Circuit design text data:

# # # # # # #

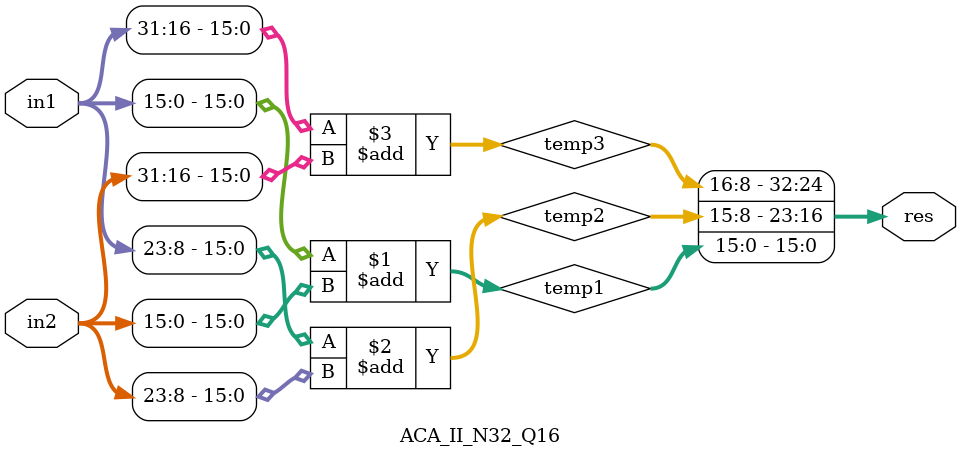
<source format=v>
`timescale 1ns / 1ps
module ACA_II_N32_Q16(
    input [31:0] in1,
    input [31:0] in2,
    output [32:0] res
    );

wire [16:0] temp1, temp2, temp3;

assign temp1[16:0] = in1[15:0] + in2[15:0];
assign temp2[16:0] = in1[23:8] + in2[23:8];
assign temp3[16:0] = in1[31:16] + in2[31:16];

assign res[32:0] = {temp3[16:8],temp2[15:8],temp1[15:0]};

endmodule


</source>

# # # # # # #

▸ **TASK PROMPT**
Among the lines of the records above, count those holding the string "assign", and report only the number.

▸ **OUTPUT BELOW**
4